Sometimes the hiring manager fails to call because he decided to hire a competing candidate or promote someone internally. Often the person with whom you're interviewing has just gotten so busy she hasn't yet made the final decision. "Work life intervenes," points out Win Sheffield, also a career coach.
What should Jane have done? First, say the experts, follow up without appearing desperate. Ideally, Jane would have had a competing job offer in the works, says coach Roy Cohen, author of the upcoming Wall Street Professional's Survival Guide. That way she could have called and shared that information with her prospective employers. "Instead of being aggressive, you should be providing information," Cohen advises. "Say, 'I want to let you know where things stand for me.' You have to establish boundaries and make yourself desirable."
If Jane had no other prospects in the wings, she should have offered to collaborate with the hiring manager on getting the higher-ups to agree to her new post. "She should say, 'I was so excited by our conversations, I just wanted to get a sense of where things stand," Cohen suggests. "'If it's helpful, I could strategize about what we should do to move forward.'" Jane's tone should be collaborative, he says, not needy.
Cohen's approach assumes that Jane could get the hiring manager on the phone. But how do you do that? And should Jane have presumed that new media folks even use their telephones? "E-mail is the only way to go with them," says Wolkstein. "That's the way they live." If you do go the email route, don't send more than one a week, Wolkstein suggests. "More than that gets pesky."

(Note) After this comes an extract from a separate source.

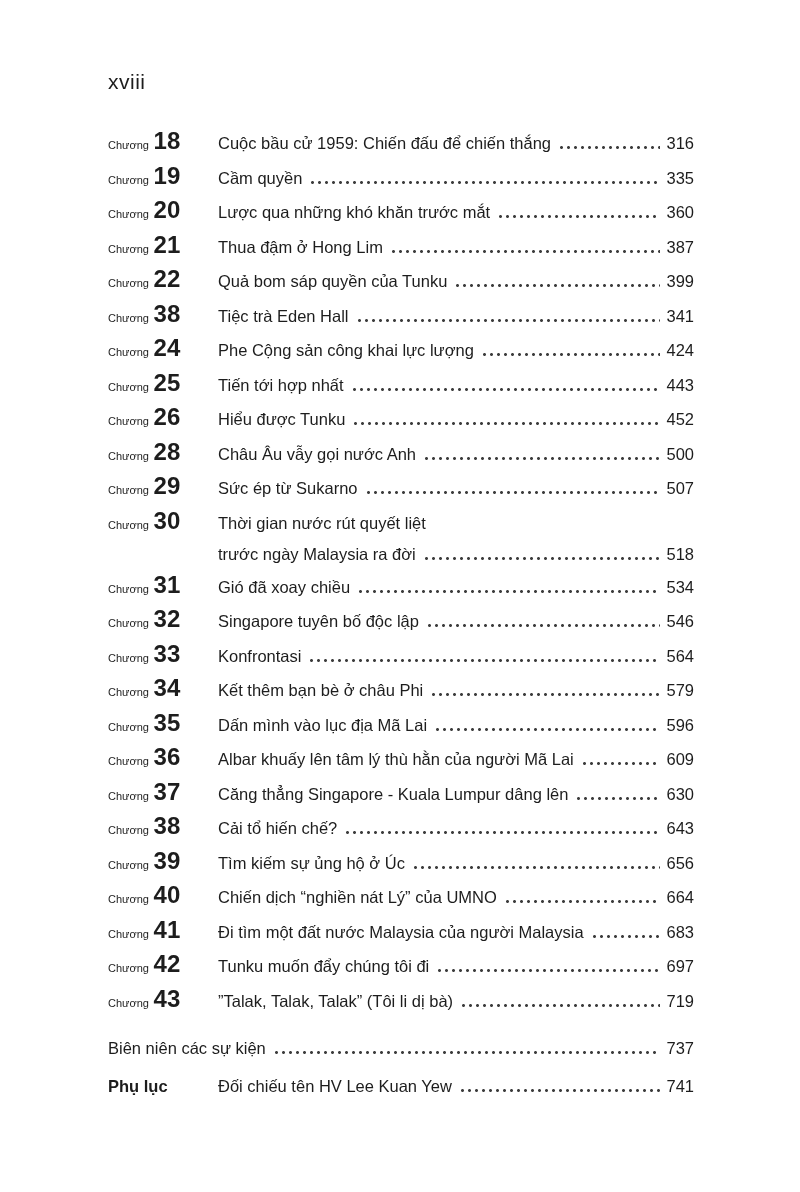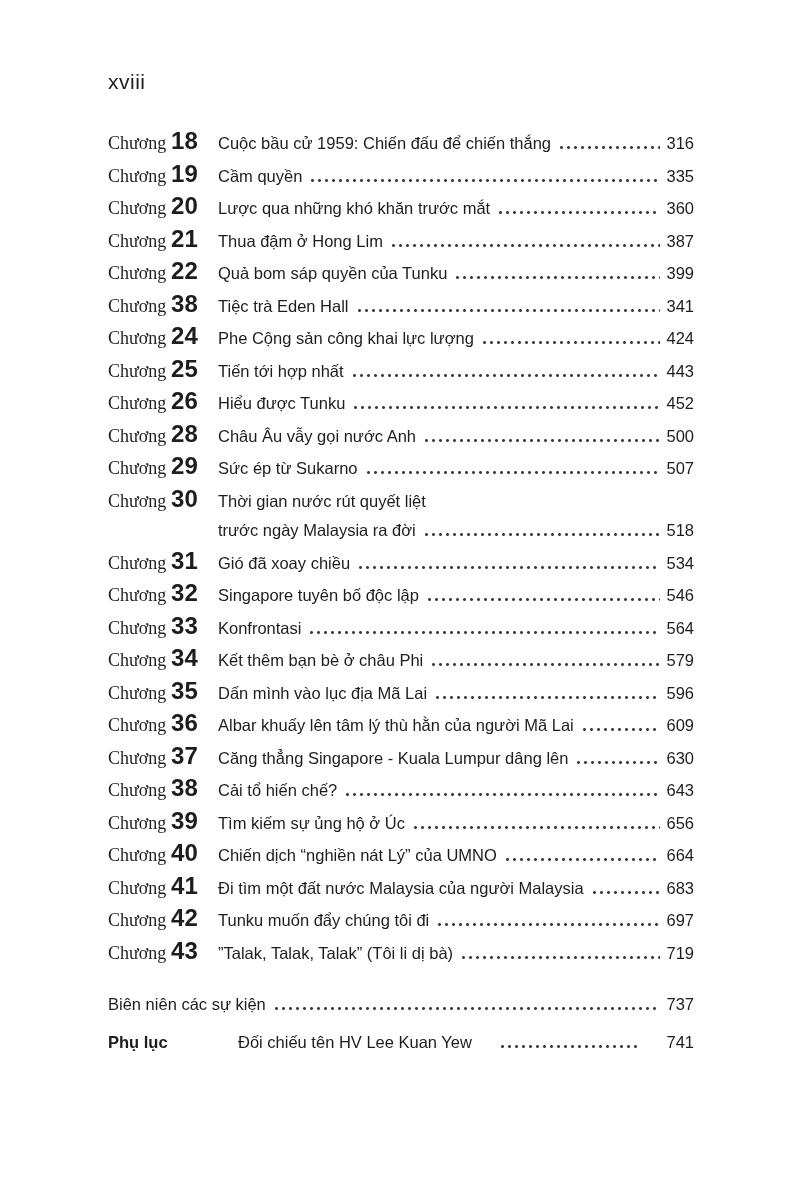"Chương" .chap-word { font-family: Liberation Serif, serif -> none; font-size: 18px -> 11px }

Career coach Anita Attridge suggests another tactic: Keep calling until the hiring manager picks up. Just don't leave any message on voicemail or with an assistant, she advises. "You can tell the assistant, 'I'm going to be in and out, so I'll just keep trying.'" Ask the assistant when a good time would be to reach the manager. If the hiring manager has promised to phone on a Friday and doesn't, it's fine to call first thing Monday morning, Attridge adds.
Before you get to the point of waiting for that final call, there are things you can do along the job search path to make it easier to handle the final stage, coaches suggest. Make sure to ask the interviewer where he is in the search process, Sheffield advises. Another helpful question: How do I compare to your ideal candidate? Attridge suggests asking how many other candidates are competing against you. Another tip: Develop a rapport with the hiring manager's assistant, who may be able to give you insight into the hiring process as it proceeds. After each interview, send what Attridge calls an "influence letter" or email, where you talk concretely about what you would want to accomplish in your first six months on the job.
The most important thing you can do in the final stages of job interviewing: Keep looking for another job. "I always tell people to accelerate their search when they think they're about to get an offer," says Wolkstein. "You should never give up."